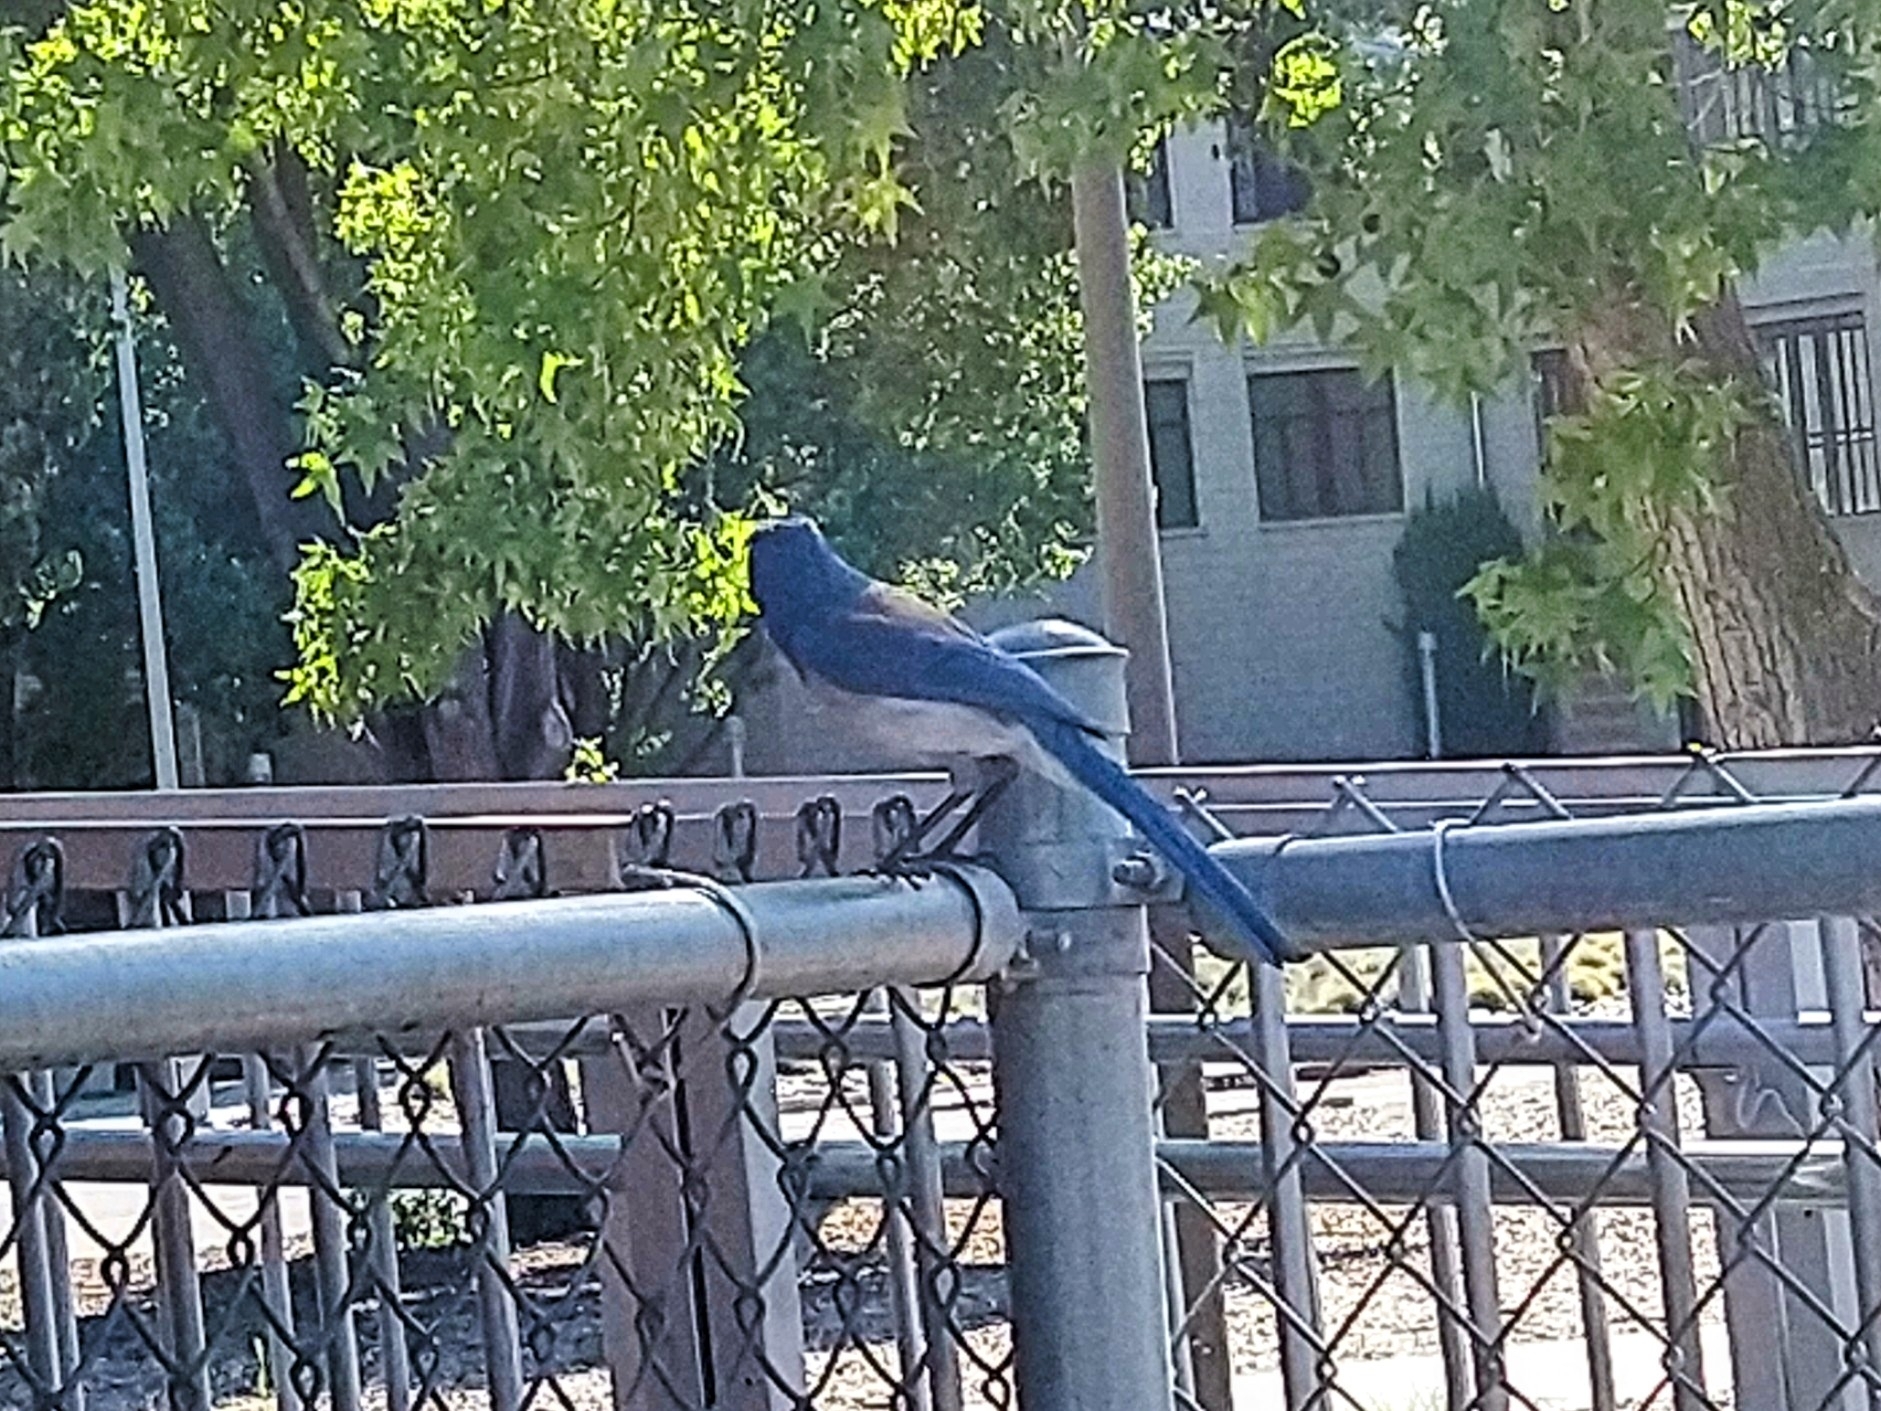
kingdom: Animalia
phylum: Chordata
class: Aves
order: Passeriformes
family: Corvidae
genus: Aphelocoma
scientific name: Aphelocoma californica
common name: California scrub-jay
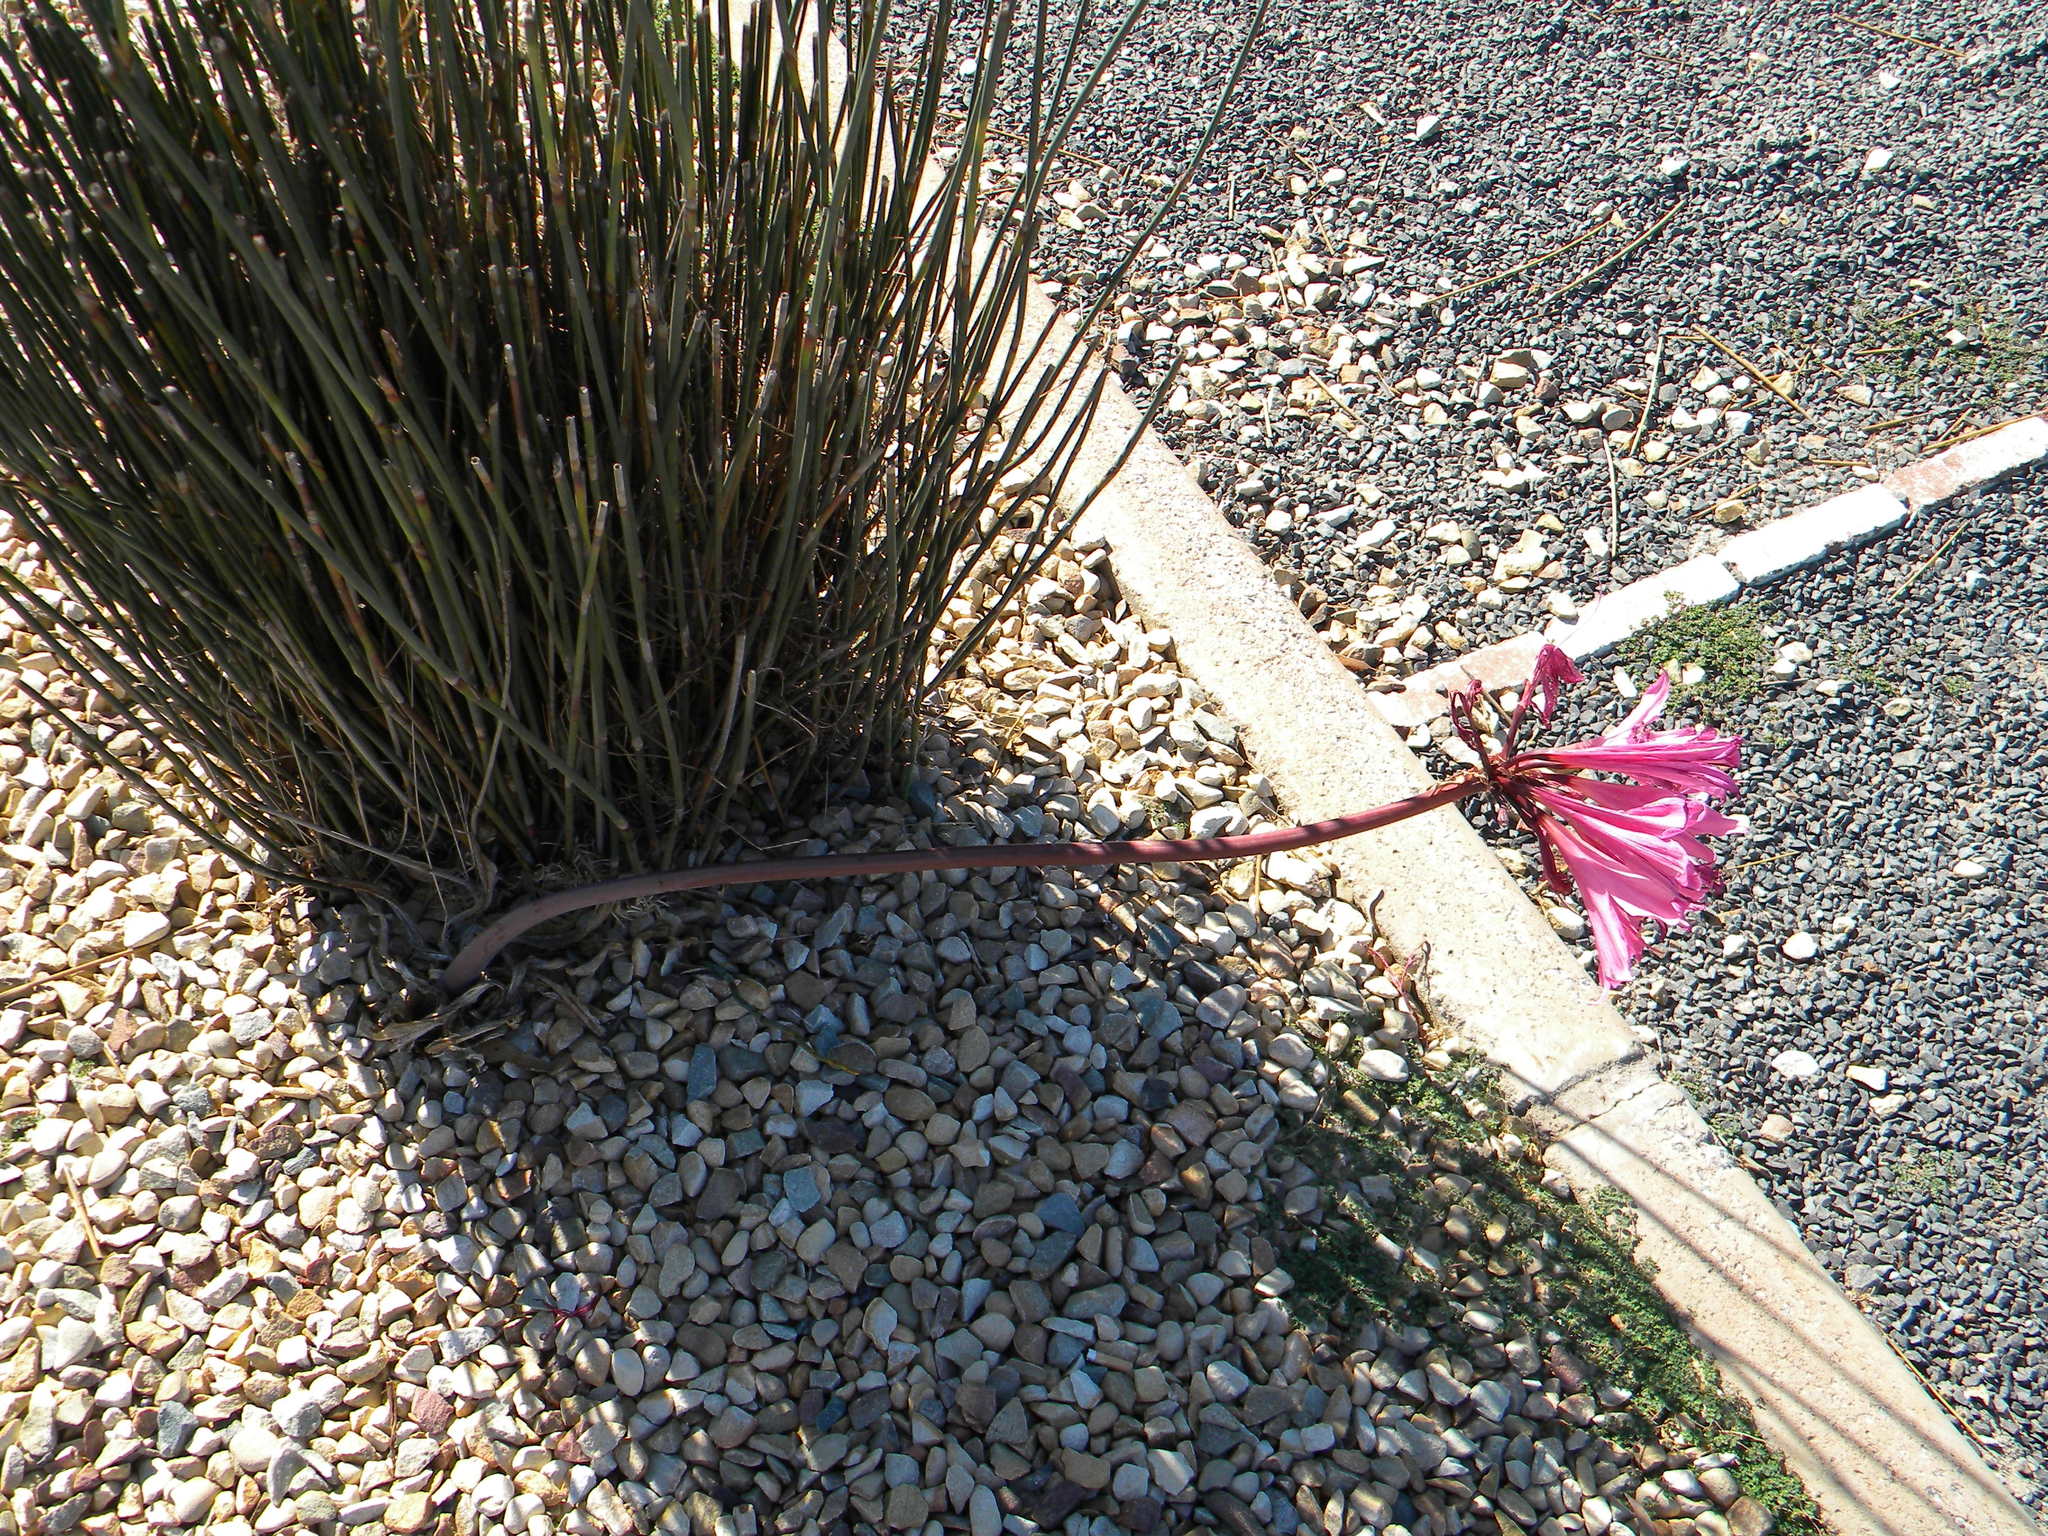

— Written request —
Rewrite everything from the line containing "class: Aves" down to the end of the data, changing "common name" to "vernacular name" and leaving all else unchanged. Give only those lines, and leave the pictures out.

— Written response —
class: Aves
order: Passeriformes
family: Corvidae
genus: Aphelocoma
scientific name: Aphelocoma californica
vernacular name: California scrub-jay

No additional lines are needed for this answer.